Examining public opinion on endorsed punishments for illegal abortion by abortion legality and abortion-restrictive states before Dobbs v. Jackson
Lucrecia Mena-Meléndez et al.
Criminology & Public Policy, forthcoming

Abstract:
As a result of the 2022 Dobbs v. Jackson Women's Health Organization decision that overturned Roe v. Wade, state lawmakers can and have enacted abortion restrictions, including criminal penalties targeting those who seek, provide, or assist with abortion. Given the current legal landscape, it is imperative to assess public opinion regarding the endorsement of punishments for illegal abortion. We conducted multivariate analyses to assess factors associated with punishment endorsements for an illegal abortion for the pregnant woman and healthcare provider. We also evaluated whether individual beliefs (i.e., abortion legality) and contextual factors (i.e., living in an abortion-restrictive state) may influence punishment endorsements. Using quota-based sampling with poststratification weights, we administered an online survey to English- and Spanish-speaking (n = 2224) U.S. adults before the Dobbs v. Jackson decision.
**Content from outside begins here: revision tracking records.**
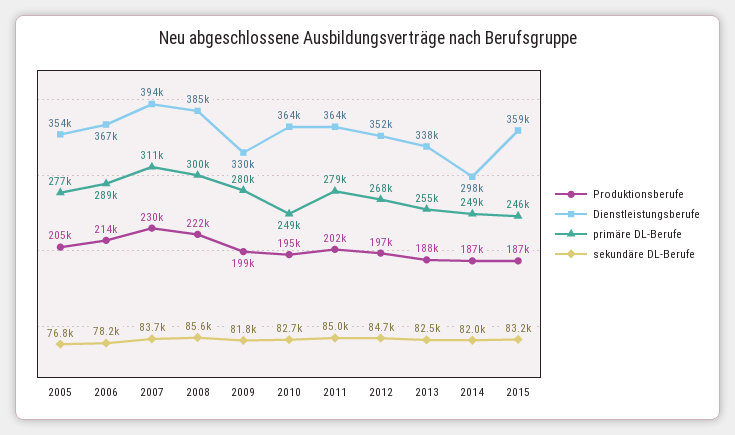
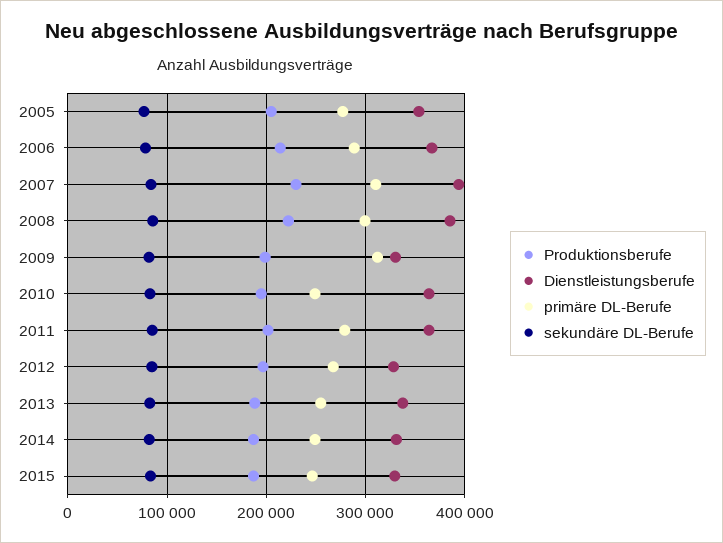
  {
    "Produktionsberufe": {
      "2005": 205000,
      "2006": 214000,
      "2007": 230000,
      "2008": 222000,
      "2009": 199000,
      "2010": 195000,
      "2011": 202000,
      "2012": 197000,
      "2013": 188000,
      "2014": 187000,
      "2015": 187000
    },
    "Dienstleistungsberufe": {
      "2005": 354000,
      "2006": 367000,
      "2007": 394000,
      "2008": 385000,
      "2009": 330000,
      "2010": 364000,
      "2011": 364000,
-     "2012": 352000,
+     "2012": 330000,
      "2013": 338000,
-     "2014": 298000,
+     "2014": 330000,
-     "2015": 359000
+     "2015": 330000
    },
    "primäre DL-Berufe": {
      "2005": 277000,
      "2006": 289000,
      "2007": 311000,
      "2008": 300000,
-     "2009": 280000,
+     "2009": 310000,
      "2010": 249000,
      "2011": 279000,
      "2012": 268000,
      "2013": 255000,
      "2014": 249000,
      "2015": 246000
    },
    "sekundäre DL-Berufe": {
      "2005": 76800,
      "2006": 78200,
      "2007": 83700,
      "2008": 85600,
      "2009": 81800,
      "2010": 82700,
      "2011": 85000,
      "2012": 84700,
      "2013": 82500,
      "2014": 82000,
      "2015": 83200
    }
  }

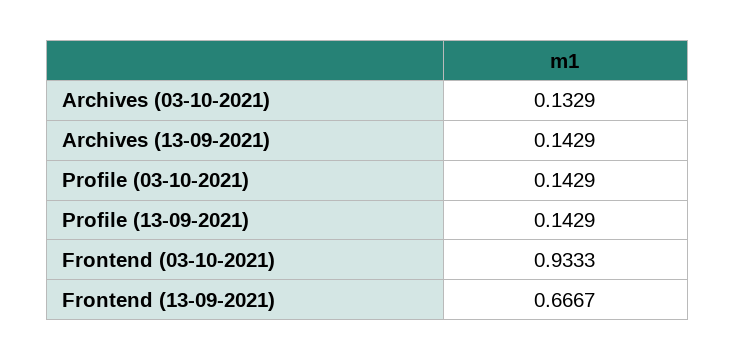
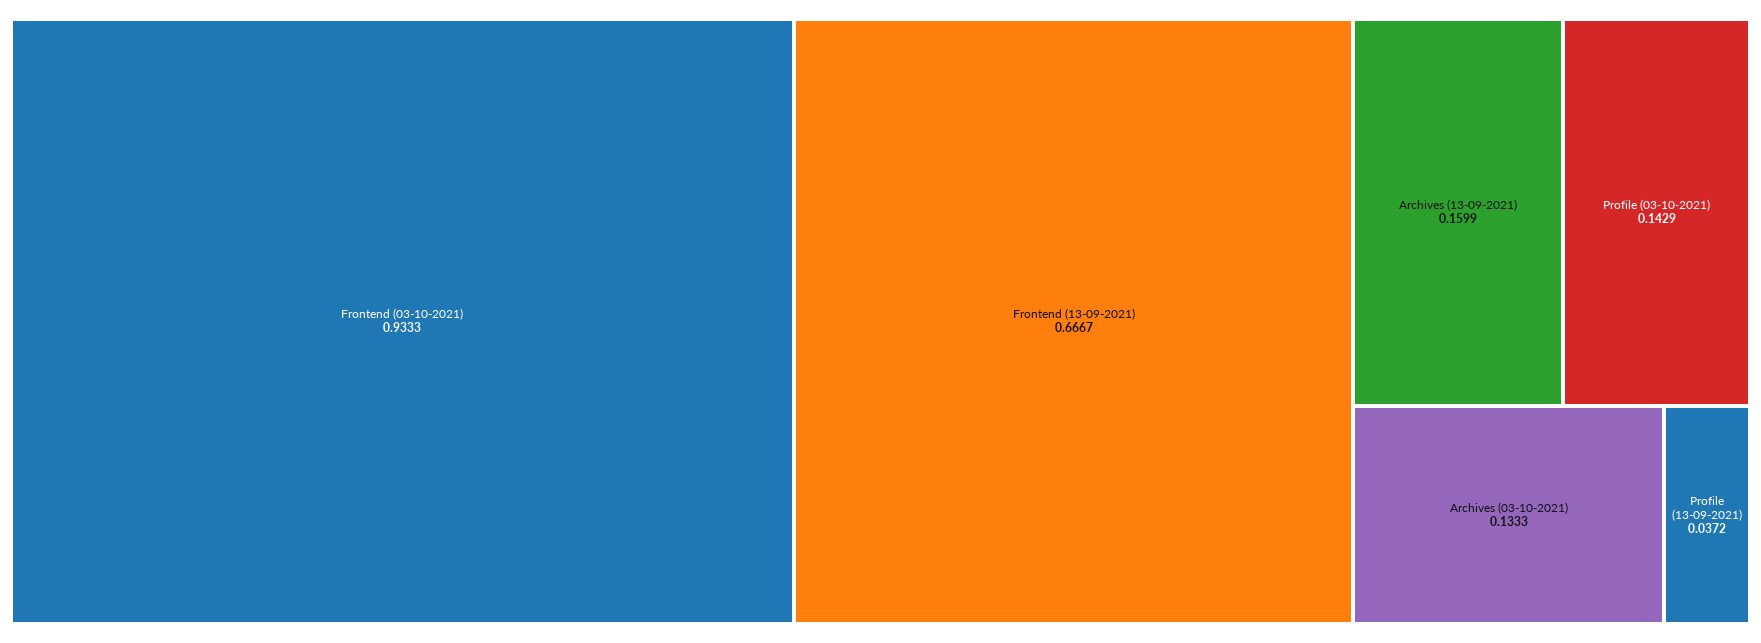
  {
-   "Archives (03-10-2021)": 0.1329,
+   "Archives (03-10-2021)": 0.1333,
-   "Archives (13-09-2021)": 0.1429,
+   "Archives (13-09-2021)": 0.1599,
    "Profile (03-10-2021)": 0.1429,
-   "Profile (13-09-2021)": 0.1429,
+   "Profile (13-09-2021)": 0.0372,
    "Frontend (03-10-2021)": 0.9333,
    "Frontend (13-09-2021)": 0.6667
  }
Our findings suggest that punishment endorsements are shaped by individual and contextual factors. Living in an abortion-restrictive state and punishment endorsement were moderated by attitudes toward abortion legality in a few specific scenarios for the pregnant person. The probability of endorsing no punishment was significantly lower in abortion-restrictive states compared with non-abortion-restrictive states for those who believed abortion should be illegal in all (5.91% vs. 16.63%) and legal in all cases (27.85% vs. 41.89%). Additionally, for those who believed abortion should be illegal in all cases, the probability of endorsing fines was significantly higher in abortion-restrictive states (35.62%) compared with non-abortion-restrictive states (18.77%).


Abortion and Imminent Personhood
Joel Cox
Bioethics, forthcoming

Abstract:
Few debates conjure the angst, emotion, and conviction of the debate surrounding abortion and for good reason. The debate brings to the forefront multiple competing goods, including autonomy and respect for life, while affecting individual lives, the law, and politics in complex ways. Within this discussion, one of the preeminent issues is the status of the fetus: Is the fetus an actualized person or merely a potential person? While this question appears to lie at the heart of the conversation, it is based on a misguided view about the nature of the fetus. In this paper, I attempt to clarify the status of the fetus to hopefully re-situate this debate in a more helpful place. I am arguing that a fetus is an imminent person rather than a potential person and that imminent entities have a special moral standing greater than that of potential entities. To make this argument, I first provide background on different views about the metaphysical and moral status of fetuses to provide context for the view that I espouse. Then, I define and argue for the concept of imminence, explaining how it is different from potentiality and grants a greater moral standing to fetuses. Finally, I respond to objections, including arguments concerning whether imminence is a stage of existence, whether the fetus can be both an imminent and a potential person, and whether the personhood of the fetus matters to the debate around abortion.